May 12, 2020, by lzzeb
A blog by David Matless
May 2020. The School of Geography, and its map collection, are locked down. The ‘Map of the Month’ blog is out to grass for now, but another element of the School collections has recently been restored to view, and provides the occasion for this piece. Within the School’s archive room is an extensive collection of glass slides, assembled decades ago for teaching, and including images of diagrams, maps and photographs. The equipment to view such slides is long gone, but the Department of Manuscripts and Special Collections at the King’s Meadow campus has collaborated with the School in digitising hundreds of slides relating to the East Midlands. The project has been organised and overseen by Mark Bentley at MSC, with the scanning undertaken by Nottingham Advantage Award placement students Annabel Stubbs and Rita Figueiredo, the latter a current second year geographer. We thank all those involved for opening up an aspect of the School’s history for view. For more on MSC see https://www.nottingham.ac.uk/manuscriptsandspecialcollections/index.aspx.

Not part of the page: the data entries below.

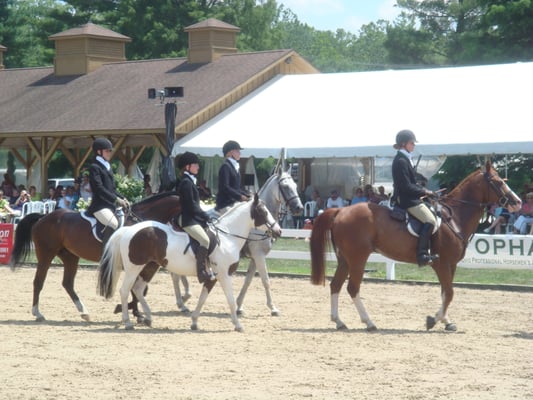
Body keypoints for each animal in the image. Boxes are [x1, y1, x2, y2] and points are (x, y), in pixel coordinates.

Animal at [8, 191, 181, 322]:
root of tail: (43, 217)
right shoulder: (133, 263)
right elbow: (137, 288)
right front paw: (130, 311)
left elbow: (140, 288)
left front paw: (134, 312)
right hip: (46, 254)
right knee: (38, 281)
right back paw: (38, 313)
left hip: (70, 256)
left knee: (67, 283)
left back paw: (84, 312)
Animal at [96, 195, 280, 332]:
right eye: (263, 211)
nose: (278, 231)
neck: (228, 237)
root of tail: (128, 229)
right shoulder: (224, 275)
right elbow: (231, 300)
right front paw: (238, 325)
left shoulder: (212, 277)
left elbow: (202, 298)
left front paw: (194, 321)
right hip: (134, 268)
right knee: (125, 290)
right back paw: (127, 322)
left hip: (151, 266)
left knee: (138, 289)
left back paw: (147, 318)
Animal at [170, 166, 304, 316]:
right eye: (285, 187)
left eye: (295, 186)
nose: (299, 208)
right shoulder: (259, 255)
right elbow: (265, 280)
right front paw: (273, 308)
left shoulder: (255, 257)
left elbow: (248, 280)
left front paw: (239, 305)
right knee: (175, 274)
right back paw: (182, 302)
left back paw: (184, 299)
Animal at [308, 161, 520, 332]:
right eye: (498, 182)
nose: (517, 202)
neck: (455, 217)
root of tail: (340, 210)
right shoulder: (442, 263)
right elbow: (450, 293)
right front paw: (433, 320)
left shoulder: (451, 265)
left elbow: (446, 293)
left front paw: (446, 321)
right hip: (358, 258)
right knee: (353, 288)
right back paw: (369, 322)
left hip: (345, 259)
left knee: (335, 285)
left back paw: (339, 321)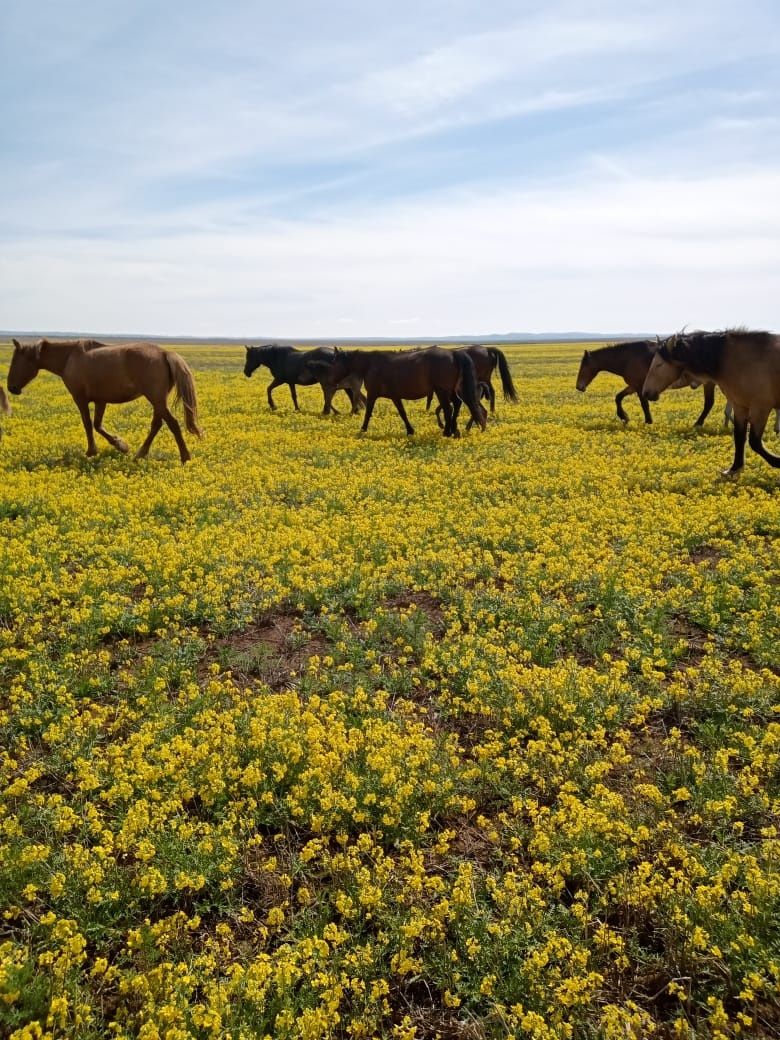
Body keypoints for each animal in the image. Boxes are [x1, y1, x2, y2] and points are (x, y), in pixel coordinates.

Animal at [7, 339, 202, 461]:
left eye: (15, 361)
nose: (11, 387)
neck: (69, 358)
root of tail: (165, 353)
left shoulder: (80, 398)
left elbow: (88, 424)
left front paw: (92, 451)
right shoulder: (101, 400)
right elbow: (97, 425)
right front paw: (121, 445)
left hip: (156, 399)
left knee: (172, 423)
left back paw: (185, 458)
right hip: (158, 401)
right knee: (157, 425)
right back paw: (140, 454)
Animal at [314, 345, 486, 434]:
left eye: (334, 361)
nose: (329, 381)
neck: (370, 364)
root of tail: (453, 353)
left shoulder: (373, 394)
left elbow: (368, 412)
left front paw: (363, 429)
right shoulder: (395, 396)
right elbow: (402, 413)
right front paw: (410, 430)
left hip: (442, 390)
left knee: (448, 408)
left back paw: (447, 432)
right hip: (449, 390)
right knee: (457, 404)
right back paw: (454, 431)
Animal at [574, 339, 715, 424]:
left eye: (584, 366)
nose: (579, 387)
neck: (627, 358)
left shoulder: (639, 386)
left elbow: (644, 404)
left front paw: (648, 421)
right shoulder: (633, 385)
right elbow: (618, 397)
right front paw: (624, 417)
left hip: (709, 383)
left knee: (708, 403)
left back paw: (698, 423)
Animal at [644, 328, 780, 476]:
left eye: (659, 364)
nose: (646, 392)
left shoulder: (760, 408)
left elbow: (754, 442)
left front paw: (777, 462)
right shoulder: (740, 406)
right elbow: (739, 436)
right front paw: (734, 469)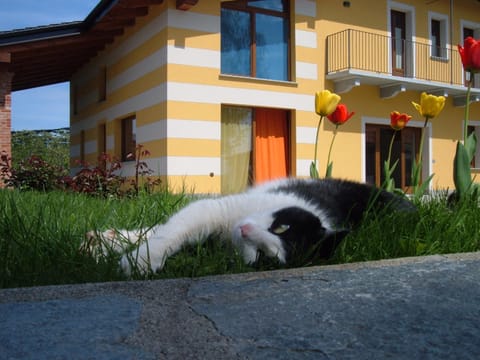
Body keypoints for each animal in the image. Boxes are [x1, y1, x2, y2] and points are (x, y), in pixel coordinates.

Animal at [86, 178, 416, 276]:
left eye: (264, 257)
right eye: (282, 227)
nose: (244, 231)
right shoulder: (221, 209)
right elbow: (170, 228)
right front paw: (139, 258)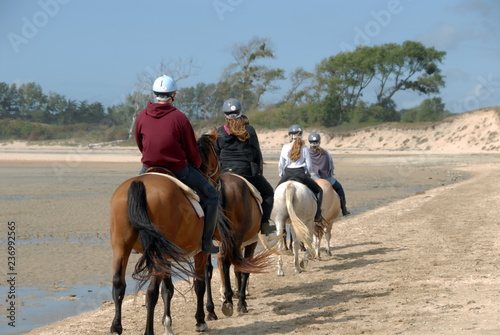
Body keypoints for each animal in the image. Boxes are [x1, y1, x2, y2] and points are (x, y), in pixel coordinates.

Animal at [109, 133, 258, 335]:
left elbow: (168, 290)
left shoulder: (167, 254)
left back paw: (116, 327)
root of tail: (140, 184)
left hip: (122, 246)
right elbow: (199, 283)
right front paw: (200, 321)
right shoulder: (200, 251)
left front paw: (168, 325)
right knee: (151, 291)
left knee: (119, 284)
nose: (219, 181)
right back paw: (149, 330)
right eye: (217, 152)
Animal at [203, 173, 270, 320]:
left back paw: (211, 309)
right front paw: (241, 301)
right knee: (225, 260)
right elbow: (243, 269)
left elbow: (237, 269)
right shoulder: (250, 242)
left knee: (208, 268)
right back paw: (228, 301)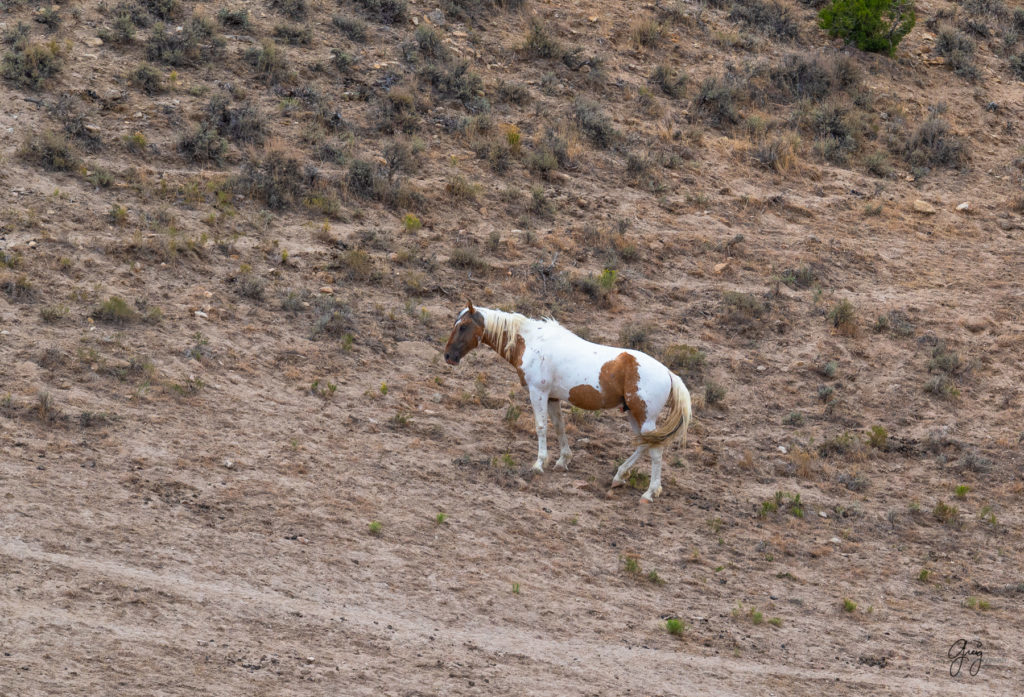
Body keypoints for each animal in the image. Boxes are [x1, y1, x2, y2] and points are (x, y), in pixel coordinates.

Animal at [444, 300, 692, 503]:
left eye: (463, 326)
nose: (448, 356)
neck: (532, 342)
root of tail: (669, 374)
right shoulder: (552, 397)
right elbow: (559, 426)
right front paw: (563, 460)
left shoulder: (538, 392)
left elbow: (541, 427)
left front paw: (539, 464)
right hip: (632, 413)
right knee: (643, 444)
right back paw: (619, 476)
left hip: (644, 417)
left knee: (655, 450)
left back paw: (649, 493)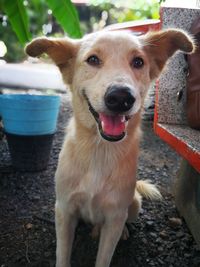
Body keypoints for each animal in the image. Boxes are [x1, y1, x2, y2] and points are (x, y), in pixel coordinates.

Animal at [25, 28, 195, 266]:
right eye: (93, 59)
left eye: (138, 61)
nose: (121, 98)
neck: (100, 150)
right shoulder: (64, 209)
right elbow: (63, 255)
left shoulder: (115, 216)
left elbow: (104, 257)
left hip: (134, 204)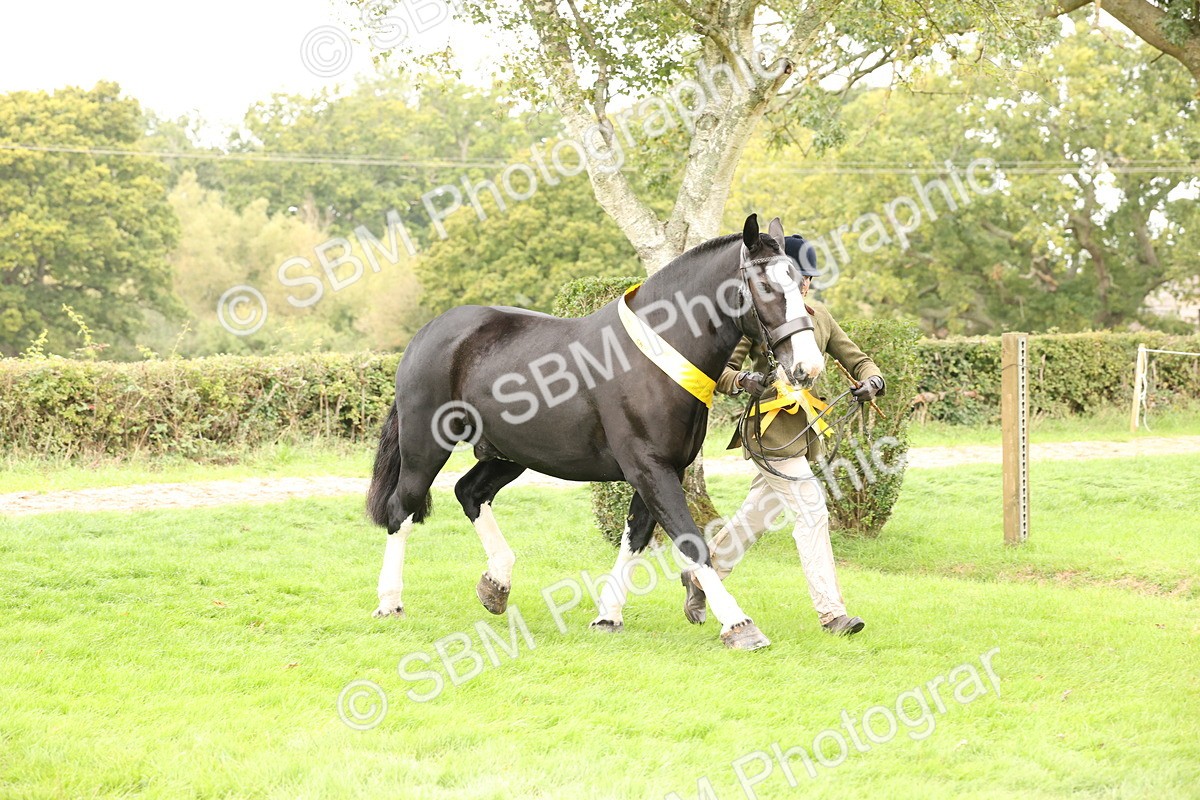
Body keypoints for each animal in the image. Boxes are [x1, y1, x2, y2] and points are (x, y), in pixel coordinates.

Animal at [365, 214, 825, 650]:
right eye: (765, 284)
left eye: (796, 280)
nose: (808, 366)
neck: (658, 355)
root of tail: (427, 334)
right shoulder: (649, 468)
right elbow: (690, 540)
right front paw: (739, 625)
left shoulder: (664, 469)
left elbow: (636, 536)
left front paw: (608, 615)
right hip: (425, 446)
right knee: (402, 508)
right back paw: (390, 602)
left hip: (509, 453)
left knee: (470, 493)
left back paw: (497, 583)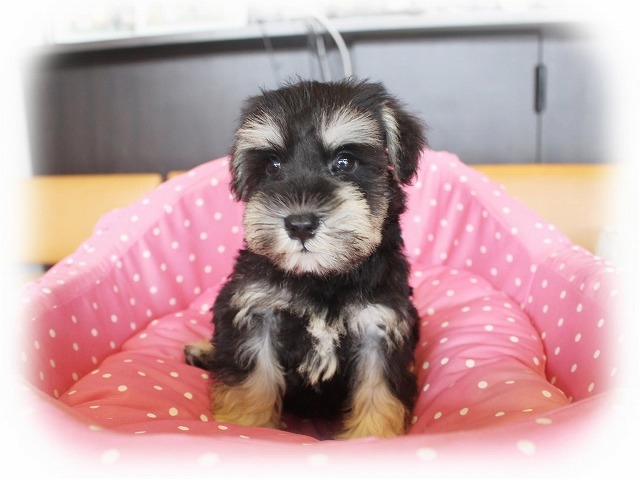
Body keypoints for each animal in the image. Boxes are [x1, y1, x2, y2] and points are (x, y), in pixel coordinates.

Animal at [184, 78, 427, 439]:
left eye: (344, 162)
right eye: (272, 166)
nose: (299, 224)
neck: (321, 279)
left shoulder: (378, 324)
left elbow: (378, 392)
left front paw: (372, 437)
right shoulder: (257, 312)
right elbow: (251, 383)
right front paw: (245, 427)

The photographic slides are labelled with brief details of subject and date. The photographers are not given, though were most likely members of the Department of Geography. The digitised images are clear, and zooming in reveals vivid detail. Here, in lockdown, we can ‘zoom’ to meet the past, and some of the slides show our own building, or views from close by. Neither members of the School nor other visitors can enter the building at present, but virtual history allows some reconnection to the workplace. Three images are examined, one a view from nearby Keighton Hill in 1960, several years before the building was constructed, the second a 1968 view from the roof of the new building, the third a 1967 Christmas view, shown at the head of this blog and discussed at its conclusion.
1960, from Keighton Hill
At this time in a normal year people might wander from work to Keighton Hill, happy for a chance to leave the building, to take some lunchtime sun, to look over the city. The viewpoint is recognisable from this 1960 slide, taken from what was then the university Botanic Garden, but the components of the view are very different. In the distance Wilford power station smokes by the Trent, part of an industrial Nottingham since diminished; it disappeared from view in 1981, the site now the Riverside Retail Park. The University Park lake is visible, with the Lakeside Pavilion, venue for dances and concerts constructed when the campus and Highfields Park were laid out in the 1920s, at its eastern end. The Pavilion disappeared around the millennium; the current Lakeside arts centre opened in 2001. To the left of the slide is Highfields Lido, an Italianate open-air swimming pool, 330 x 75 feet, opened in 1924 and designed by Morley Horder, also architect of the Trent Building. The lido closed in 1981, standing derelict for a few years (it was possible to climb in, but the water was gone) before replacement in the 1990s by the Djanogly art gallery and the music department. The slide catches a mid-twentieth century landscape of public leisure and publicly owned industry, shaped by the local authority and Central Electricity Generating Board. Until a few weeks ago, the idea that the state might again achieve such a commanding presence seemed unlikely. Today’s view is underwritten by state support, though with prospects uncertain.
1968, from the Roof
The new Social Sciences building (now the Clive Granger Building) opened in 1967, housing the departments of geography, economics and sociology. In January 1968 someone took this view from the roof, showing a new university and city rising. The part of campus which would be colloquially known as ‘Science City’ is there, with the George Green Library and the ‘Architecture Tower’, then housing the department of architecture and in its design an expression of institutional modernity. The boiler house chimney climbs in construction. Absent for now is the Medical School, with Queens Medical Centre only built a few years later, opening in 1977. Zooming in shows Lenton Church, its tower visible between the new tower block flats off Derby Road, completed in 1967 and the sign of a housing future, which would last just over forty years. The Lenton flats were demolished from 2013. A zoom also allows inspection of the skyline, the dome of the Council House in Market Square visible, explaining why its loud ‘Little John’ bell is audible on campus, given an east wind.
At Christmas, 1967
This view of the Social Sciences building entrance is dated ‘Christmas 1967’. Perhaps someone chose to escape domestic festive confinement to visit the office. The car may be the photographer’s, driven right to the door, no bollards obstructing. The bare soil in the foreground awaits planting, but otherwise the scene is largely familiar. The front doors, locked for the season, are of a style now surviving only at the permanently locked ground floor entrance facing Hugh Stewart Hall. Zooming in suggests a full top floor noticeboard. The roof shows the weather station, where daily readings would be collected for decades.
Any reader who has studied or worked in this building will have memories of daily entry and exit, whether through key-locked doors or the automatic doors installed around forty years after this image was captured. Any current worker or student will for now only have memories. The unpopulated Christmas 1967 view matches today. For the building, at present, every day is like Christmas.